Market Forces

Sometimes, no matter how analytical you may be, insight comes in flashes.

For months now I’ve been ignoring a simple, valuable lesson for a beginning author: pay attention to your markets.  I’d always considered this a unidirectional instruction.  It meant, simply, that it was foolish to submit a piece to a market that wasn’t willing to publish that work.

It’s more than that, and I believe that realization is going to help me immeasurably.  As such, I want to share my bit of insight with anyone who might not have encountered it yet.  As one would expect from a simple flash of insight, that means this is going to be fairly straightforward.

I used to write a political blog, trying to explore and explain concepts which often get lost in the daily scrum of politics.  I specifically attempted to avoid any discussion of hot-button topics.  This increased the likelihood people would approach the posts with thought rather than the instinctive defensive or aggressive reactions associated with current events.  I moved away from the blog because I wasn’t receiving much feedback, and because I was engaging in similar discussions and debates on a popular message board.
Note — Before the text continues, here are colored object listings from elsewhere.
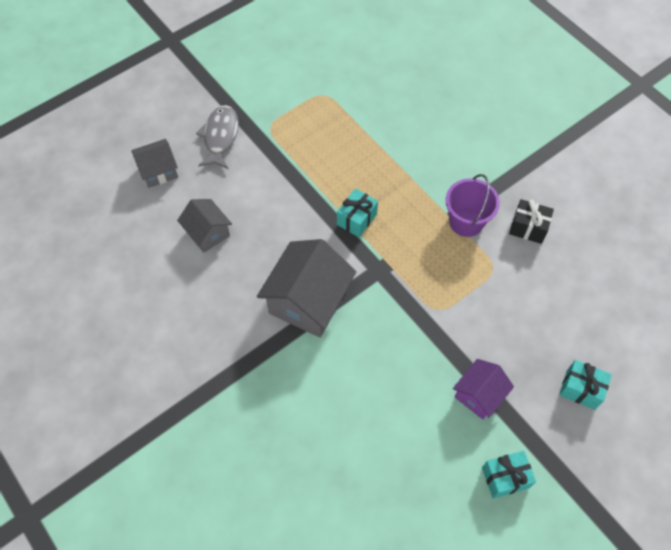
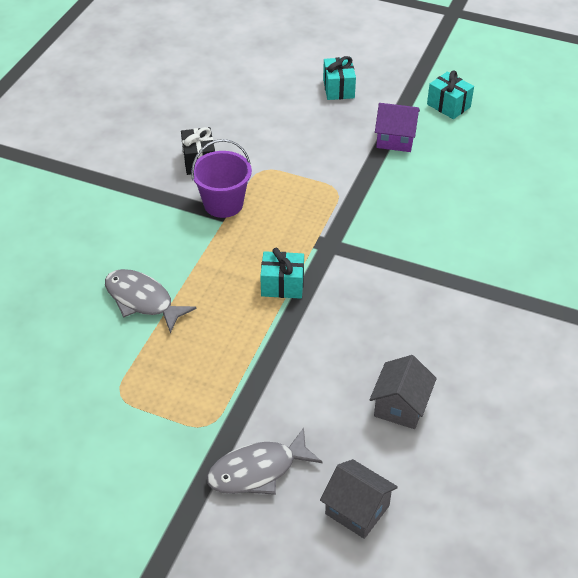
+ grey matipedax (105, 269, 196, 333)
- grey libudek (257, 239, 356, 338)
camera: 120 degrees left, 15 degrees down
I used to write book reviews for a website that is on indefinite hiatus.  My specialty was in older horror books, titles that had gone ignored over time or simply lacked contemporary buzz.

I used to post regularly to the aforementioned popular message board, and another one which attracted a smaller but very friendly subset of the original board’s visitors.

I post very irregularly to Facebook.  And whereas I take a lot of pride in being allowed to contribute here, I am often left wondering what happened to the dozens of topical ideas I had when I started.  Part of it is approaching the posts late… getting them done on the day of post instead of beforehand, as was my wont.   More than that, though, is the tendency to get lost on the way to my point and the feeling of frustration that arises afterward.  I can’t count the number of times I’ve gone and eradicated dozens of paragraphs of a post, only to start with a new topic.  Probably about as many times as I’ve written on Facebook only to eradicate it before sending.

It finally occurred to me why: I’ve been ignoring my markets.  Facebook, for me, is problematic.  There are many opinions with which I don’t want to spam all of my friends and associates.  This is especially apparent when I get spammed.  Seeing people I like and respect publicly displaying what I deem incoherence diminishes my respect for them despite my certain knowledge of their intellect.  I have no desire to see myself similiarly disparaged in their eyes, particularly when things like potential future sales might be involved.  The result is that I rarely go to Facebook.  It’s not like a message board, where I can post on a topic and only the people interested in that topic are going to see it. 

Similarly, my desire to plug certain older authors, or to vent some of the frustration I feel about sociopolitical issues, is inappropriate for here.  But lacking those other sources of expression has caused me to commingle the thoughts there with what I believe would be good posts here, to no good effect.

I’ve always considered the valuable part of being attentive to markets as knowing what places will pay – in coin, in attention or in respect – for your work.  Almost as worthwhile is the ability to express yourself in the ways you need so as to prevent discord from seeping into your thoughts and words.   Markets aren’t simply external places to garner compensation, they’re also internal places where a person can best direct their efforts.

I’m starting up the blog again, and I’m going to be hunting down a message board in what little spare time I can scrounge.  I expect this will help refocus my attentions when I’m here.  If this has no positive effect I’m certain I will be apologizing for this post and retracting the sentiment behind it.  I sincerely doubt I will be making any apology.